### INPUT RECORDS
□ □ □
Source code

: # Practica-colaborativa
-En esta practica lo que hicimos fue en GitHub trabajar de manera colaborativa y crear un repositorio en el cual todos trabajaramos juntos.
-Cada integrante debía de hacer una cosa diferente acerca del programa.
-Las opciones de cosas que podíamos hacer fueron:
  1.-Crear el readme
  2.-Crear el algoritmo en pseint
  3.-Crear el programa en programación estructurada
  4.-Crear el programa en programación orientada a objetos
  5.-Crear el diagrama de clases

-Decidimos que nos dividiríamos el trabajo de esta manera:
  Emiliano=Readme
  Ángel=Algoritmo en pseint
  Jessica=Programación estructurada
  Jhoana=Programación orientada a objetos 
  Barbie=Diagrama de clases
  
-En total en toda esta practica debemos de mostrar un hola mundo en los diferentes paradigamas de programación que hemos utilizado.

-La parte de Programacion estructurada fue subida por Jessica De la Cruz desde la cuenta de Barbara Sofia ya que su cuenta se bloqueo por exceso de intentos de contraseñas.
□ □ □
### DIRECTIVE
Make a precise copy of the records in their entirety.

### EXERCISE OUTPUT
Source code

: # Practica-colaborativa
-En esta practica lo que hicimos fue en GitHub trabajar de manera colaborativa y crear un repositorio en el cual todos trabajaramos juntos.
-Cada integrante debía de hacer una cosa diferente acerca del programa.
-Las opciones de cosas que podíamos hacer fueron:
  1.-Crear el readme
  2.-Crear el algoritmo en pseint
  3.-Crear el programa en programación estructurada
  4.-Crear el programa en programación orientada a objetos
  5.-Crear el diagrama de clases

-Decidimos que nos dividiríamos el trabajo de esta manera:
  Emiliano=Readme
  Ángel=Algoritmo en pseint
  Jessica=Programación estructurada
  Jhoana=Programación orientada a objetos 
  Barbie=Diagrama de clases
  
-En total en toda esta practica debemos de mostrar un hola mundo en los diferentes paradigamas de programación que hemos utilizado.

-La parte de Programacion estructurada fue subida por Jessica De la Cruz desde la cuenta de Barbara Sofia ya que su cuenta se bloqueo por exceso de intentos de contraseñas.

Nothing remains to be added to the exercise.